* _What is needed_: Reproduce the opening lines of the records exactly, up to and including the line in which "nuclear positivity is" occurs.

Top of Data supplied

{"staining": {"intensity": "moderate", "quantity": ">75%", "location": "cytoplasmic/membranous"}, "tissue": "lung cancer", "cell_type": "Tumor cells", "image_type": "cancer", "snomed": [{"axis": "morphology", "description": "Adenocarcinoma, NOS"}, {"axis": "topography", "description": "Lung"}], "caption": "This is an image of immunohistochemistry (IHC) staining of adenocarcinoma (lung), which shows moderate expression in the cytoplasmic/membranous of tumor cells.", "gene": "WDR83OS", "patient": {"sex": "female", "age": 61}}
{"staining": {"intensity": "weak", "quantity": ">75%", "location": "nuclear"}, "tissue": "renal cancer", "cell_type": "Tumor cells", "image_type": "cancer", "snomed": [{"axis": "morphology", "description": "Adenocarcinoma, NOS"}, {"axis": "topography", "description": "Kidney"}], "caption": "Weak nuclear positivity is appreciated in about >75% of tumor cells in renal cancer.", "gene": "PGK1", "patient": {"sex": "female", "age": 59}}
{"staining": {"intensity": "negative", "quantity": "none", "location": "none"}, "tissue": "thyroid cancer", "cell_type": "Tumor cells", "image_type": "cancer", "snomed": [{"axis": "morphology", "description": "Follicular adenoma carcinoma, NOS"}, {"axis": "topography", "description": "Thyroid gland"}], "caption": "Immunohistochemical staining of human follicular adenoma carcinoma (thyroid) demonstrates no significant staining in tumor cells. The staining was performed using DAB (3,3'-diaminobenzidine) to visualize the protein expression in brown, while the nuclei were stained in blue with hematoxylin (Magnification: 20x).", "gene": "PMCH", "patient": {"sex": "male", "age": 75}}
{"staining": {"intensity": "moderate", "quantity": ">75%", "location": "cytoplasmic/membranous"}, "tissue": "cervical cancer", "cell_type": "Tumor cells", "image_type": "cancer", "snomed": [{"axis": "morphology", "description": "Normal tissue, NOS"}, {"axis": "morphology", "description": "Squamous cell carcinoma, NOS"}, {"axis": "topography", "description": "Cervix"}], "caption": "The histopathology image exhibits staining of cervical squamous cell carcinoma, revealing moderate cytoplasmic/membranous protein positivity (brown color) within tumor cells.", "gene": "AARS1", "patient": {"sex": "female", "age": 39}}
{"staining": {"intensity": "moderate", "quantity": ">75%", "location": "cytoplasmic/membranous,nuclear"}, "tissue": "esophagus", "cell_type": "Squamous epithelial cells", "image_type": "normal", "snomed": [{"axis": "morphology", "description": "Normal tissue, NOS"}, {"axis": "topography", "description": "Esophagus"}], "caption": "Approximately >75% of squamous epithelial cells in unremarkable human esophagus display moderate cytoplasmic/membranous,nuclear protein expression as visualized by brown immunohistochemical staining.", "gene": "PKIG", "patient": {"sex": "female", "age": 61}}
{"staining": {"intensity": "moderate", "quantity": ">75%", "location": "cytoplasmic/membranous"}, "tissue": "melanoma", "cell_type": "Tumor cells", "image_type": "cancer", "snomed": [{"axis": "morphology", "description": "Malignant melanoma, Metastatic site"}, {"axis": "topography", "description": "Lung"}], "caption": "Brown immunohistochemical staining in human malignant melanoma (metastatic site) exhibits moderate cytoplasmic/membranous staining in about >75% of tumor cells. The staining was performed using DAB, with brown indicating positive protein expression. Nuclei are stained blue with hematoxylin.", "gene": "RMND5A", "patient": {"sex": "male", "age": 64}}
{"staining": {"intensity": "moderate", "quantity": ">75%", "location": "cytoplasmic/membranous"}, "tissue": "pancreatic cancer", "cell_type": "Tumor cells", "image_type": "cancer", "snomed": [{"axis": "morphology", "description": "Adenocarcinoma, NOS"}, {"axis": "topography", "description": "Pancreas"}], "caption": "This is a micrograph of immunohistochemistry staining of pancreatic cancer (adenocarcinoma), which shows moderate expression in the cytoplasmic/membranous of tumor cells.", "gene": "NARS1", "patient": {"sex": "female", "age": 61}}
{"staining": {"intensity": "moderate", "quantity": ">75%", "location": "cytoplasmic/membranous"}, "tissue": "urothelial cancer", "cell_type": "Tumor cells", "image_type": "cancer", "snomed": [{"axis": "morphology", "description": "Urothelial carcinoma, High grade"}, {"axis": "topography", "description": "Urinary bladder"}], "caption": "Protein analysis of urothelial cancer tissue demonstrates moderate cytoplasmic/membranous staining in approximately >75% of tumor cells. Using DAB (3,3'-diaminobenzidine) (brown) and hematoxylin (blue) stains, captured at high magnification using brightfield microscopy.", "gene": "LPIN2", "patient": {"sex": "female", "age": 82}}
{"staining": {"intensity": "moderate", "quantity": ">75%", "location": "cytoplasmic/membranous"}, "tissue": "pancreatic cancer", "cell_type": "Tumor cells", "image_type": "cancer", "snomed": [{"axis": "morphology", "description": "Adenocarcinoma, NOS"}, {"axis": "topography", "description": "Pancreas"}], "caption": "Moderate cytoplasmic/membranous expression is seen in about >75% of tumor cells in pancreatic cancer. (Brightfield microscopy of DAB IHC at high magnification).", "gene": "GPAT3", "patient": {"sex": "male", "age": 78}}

Bottom of Data supplied

* _Exercise solution_:
{"staining": {"intensity": "moderate", "quantity": ">75%", "location": "cytoplasmic/membranous"}, "tissue": "lung cancer", "cell_type": "Tumor cells", "image_type": "cancer", "snomed": [{"axis": "morphology", "description": "Adenocarcinoma, NOS"}, {"axis": "topography", "description": "Lung"}], "caption": "This is an image of immunohistochemistry (IHC) staining of adenocarcinoma (lung), which shows moderate expression in the cytoplasmic/membranous of tumor cells.", "gene": "WDR83OS", "patient": {"sex": "female", "age": 61}}
{"staining": {"intensity": "weak", "quantity": ">75%", "location": "nuclear"}, "tissue": "renal cancer", "cell_type": "Tumor cells", "image_type": "cancer", "snomed": [{"axis": "morphology", "description": "Adenocarcinoma, NOS"}, {"axis": "topography", "description": "Kidney"}], "caption": "Weak nuclear positivity is appreciated in about >75% of tumor cells in renal cancer.", "gene": "PGK1", "patient": {"sex": "female", "age": 59}}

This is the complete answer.